Bioluminescent sea creatures that emit and detect light are providing clues to the evolution of sight and may, in time, shed light on our understanding of eye diseases. Research published in a recent issue of BMC Biology has pinpointed the genes involved in making and sensing light in this organism.

Comb jellies, also known as ctenophores, evolved more than 500 million years ago. They’re among the earliest metazoans, a group that comprises all multicellular animals. At a maximum length of five inches, they have the distinction of being the largest animals to use cilia for locomotion. Ctenophores are found in all oceans of the world and have recently invaded the Black, Caspian and Baltic Seas, where they are considered pests because they consume fish larvae. The subject of this study was a comb jelly called Mnemiopsis leidyi that lives off the Eastern seaboard from Maine to Florida.

jelly fish

William Browne, University of Miami

Comb jellies, like this Mnemiopsis leidyi, may have evolved more than 500 million years ago, but today they are providing clues to NHGRI scientists as to how sight developed in other creatures, including humans. 

The study was performed by Andy Baxevanis and his group in the Genome Technology Branch of NHGRI. They based their findings on the whole genome of Mnemiopsis leidyi, which the group recently sequenced, assembled and annotated. Baxevanis and his team will soon publish a study analyzing the organism’s genome, the first bioluminescent animal and the first ctenophore species for which there is a whole genome sequence.

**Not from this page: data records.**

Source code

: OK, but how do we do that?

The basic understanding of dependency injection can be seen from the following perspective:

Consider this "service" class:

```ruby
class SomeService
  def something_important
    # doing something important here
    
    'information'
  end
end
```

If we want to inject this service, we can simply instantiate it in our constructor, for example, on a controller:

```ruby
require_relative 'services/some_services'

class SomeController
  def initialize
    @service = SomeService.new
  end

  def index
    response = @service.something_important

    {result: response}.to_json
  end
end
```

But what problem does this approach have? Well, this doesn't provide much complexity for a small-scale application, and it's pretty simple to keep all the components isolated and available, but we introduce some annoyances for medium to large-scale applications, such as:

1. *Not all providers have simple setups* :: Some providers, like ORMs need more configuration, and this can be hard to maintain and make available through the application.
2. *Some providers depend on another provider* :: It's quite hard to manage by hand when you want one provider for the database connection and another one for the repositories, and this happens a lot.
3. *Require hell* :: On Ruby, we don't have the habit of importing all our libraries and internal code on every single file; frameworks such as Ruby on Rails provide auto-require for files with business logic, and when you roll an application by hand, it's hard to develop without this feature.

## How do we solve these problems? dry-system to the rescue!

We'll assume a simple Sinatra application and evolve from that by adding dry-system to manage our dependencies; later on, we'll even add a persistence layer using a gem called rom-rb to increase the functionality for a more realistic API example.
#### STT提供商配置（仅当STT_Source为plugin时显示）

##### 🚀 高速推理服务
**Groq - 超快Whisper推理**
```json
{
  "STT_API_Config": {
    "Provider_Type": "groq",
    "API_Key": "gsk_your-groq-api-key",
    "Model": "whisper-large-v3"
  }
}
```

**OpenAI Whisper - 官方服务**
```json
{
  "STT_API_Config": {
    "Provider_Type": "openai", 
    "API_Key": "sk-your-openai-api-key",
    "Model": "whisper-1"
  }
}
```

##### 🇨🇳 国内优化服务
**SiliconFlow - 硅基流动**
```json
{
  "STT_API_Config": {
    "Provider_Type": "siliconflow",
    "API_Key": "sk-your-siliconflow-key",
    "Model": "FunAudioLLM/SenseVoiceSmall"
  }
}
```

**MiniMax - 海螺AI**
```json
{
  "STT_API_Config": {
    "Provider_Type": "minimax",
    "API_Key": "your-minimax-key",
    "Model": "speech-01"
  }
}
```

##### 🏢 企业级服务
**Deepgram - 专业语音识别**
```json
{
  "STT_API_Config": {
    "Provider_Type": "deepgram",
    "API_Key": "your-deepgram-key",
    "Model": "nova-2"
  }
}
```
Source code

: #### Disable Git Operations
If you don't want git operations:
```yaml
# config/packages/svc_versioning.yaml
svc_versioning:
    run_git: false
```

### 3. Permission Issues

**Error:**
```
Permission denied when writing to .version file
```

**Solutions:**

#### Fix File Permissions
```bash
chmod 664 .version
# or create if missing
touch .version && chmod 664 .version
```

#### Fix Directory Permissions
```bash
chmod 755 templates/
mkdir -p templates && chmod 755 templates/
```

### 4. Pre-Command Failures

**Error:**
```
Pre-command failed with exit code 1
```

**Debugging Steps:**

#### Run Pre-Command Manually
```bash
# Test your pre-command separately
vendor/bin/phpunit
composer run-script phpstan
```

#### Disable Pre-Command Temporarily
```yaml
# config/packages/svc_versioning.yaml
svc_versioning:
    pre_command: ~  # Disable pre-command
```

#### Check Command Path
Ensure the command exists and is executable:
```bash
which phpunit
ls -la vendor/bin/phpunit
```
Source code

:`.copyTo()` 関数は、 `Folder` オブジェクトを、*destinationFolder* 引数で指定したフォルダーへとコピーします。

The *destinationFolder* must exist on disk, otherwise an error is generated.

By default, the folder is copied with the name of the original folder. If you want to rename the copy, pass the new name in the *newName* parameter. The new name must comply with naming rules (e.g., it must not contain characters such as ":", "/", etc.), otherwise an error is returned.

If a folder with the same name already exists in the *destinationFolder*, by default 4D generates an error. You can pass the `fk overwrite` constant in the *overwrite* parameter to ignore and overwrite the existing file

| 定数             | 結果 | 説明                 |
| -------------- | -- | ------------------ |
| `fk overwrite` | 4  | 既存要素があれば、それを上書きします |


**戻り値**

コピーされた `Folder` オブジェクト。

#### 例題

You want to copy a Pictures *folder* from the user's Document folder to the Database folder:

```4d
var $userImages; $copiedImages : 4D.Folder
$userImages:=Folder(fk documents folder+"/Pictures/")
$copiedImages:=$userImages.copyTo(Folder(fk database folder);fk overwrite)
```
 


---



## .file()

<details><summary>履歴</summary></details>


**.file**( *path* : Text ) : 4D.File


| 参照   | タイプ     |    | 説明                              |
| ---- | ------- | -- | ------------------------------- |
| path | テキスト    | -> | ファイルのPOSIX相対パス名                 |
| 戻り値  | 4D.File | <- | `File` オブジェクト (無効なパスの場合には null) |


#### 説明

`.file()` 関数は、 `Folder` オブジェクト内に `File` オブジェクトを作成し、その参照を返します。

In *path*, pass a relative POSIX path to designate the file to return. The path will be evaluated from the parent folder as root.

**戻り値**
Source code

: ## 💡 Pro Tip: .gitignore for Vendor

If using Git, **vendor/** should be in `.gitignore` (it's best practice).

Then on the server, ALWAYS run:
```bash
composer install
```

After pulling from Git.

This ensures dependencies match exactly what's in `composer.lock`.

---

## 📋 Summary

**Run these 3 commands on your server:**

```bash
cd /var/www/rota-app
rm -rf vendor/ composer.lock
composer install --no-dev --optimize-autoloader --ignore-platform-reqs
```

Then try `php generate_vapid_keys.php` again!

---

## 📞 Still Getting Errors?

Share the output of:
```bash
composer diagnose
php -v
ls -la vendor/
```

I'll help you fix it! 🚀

“Comb jellies are quite beautiful,” said Christine E. Schnitzler, the paper’s first author and a postdoctoral fellow in Baxevanis’s group. “When light reflects off their cilia, it creates a rainbow of colors. But that’s not the same as bioluminescence, which you can only see in the dark.”

Comb jellies’ ability to generate light comes from genes that produce photoproteins. Two types of chemicals involved in light production, called luciferin and luciferase, are bound together in a photoprotein. This molecule can be triggered to produce light when calcium is added to the system. Photoproteins emit flashes of very bright light for a fraction of a second.

While the researchers expected to find photoproteins in comb jellies, they didn’t expect to find 10 different photoproteins that were clustered into two groups in the genome. The researchers think that having multiple photoprotein genes allows the animal to produce larger amounts of photoprotein and emit more light quickly.

“These protoproteins were tandemly arrayed,” Schnitzler said. “This is fascinating for an evolutionary biologist because it means that these photoproteins somehow evolved as a group.”

The scientists found that light-emitting photoproteins were located in the same cells as opsin genes, the most primitive type of light detector in animals. All animals use opsins to catch photons of light, and finding a functional opsin in a ctenophore indicates that they have been preserved throughout animal evolution.

The co-localization of the opsin genes and the photoproteins may confer an advantage to the animal: it might be a feedback mechanism that allows the comb jelly to maintain the right amount of bioluminescence or it may enhance reproductive or defensive capabilities, Schnitzler suggested.

Opsins are also located near the apical sensory organ, opposite the mouth. An apical sensory organ contains large sensory cilia that help it maintain proper vertical orientation or change swimming direction.
Baxevanis sees a broader context for using comparative genomic approaches focused on the early animals such as comb jellies. “To get a handle on the evolution of vision, we first need to understand the evolution of protein families like the photoproteins and the opsins,” he said.

“These organisms may also help us figure out at what point in time a particular disease-associated gene emerged.”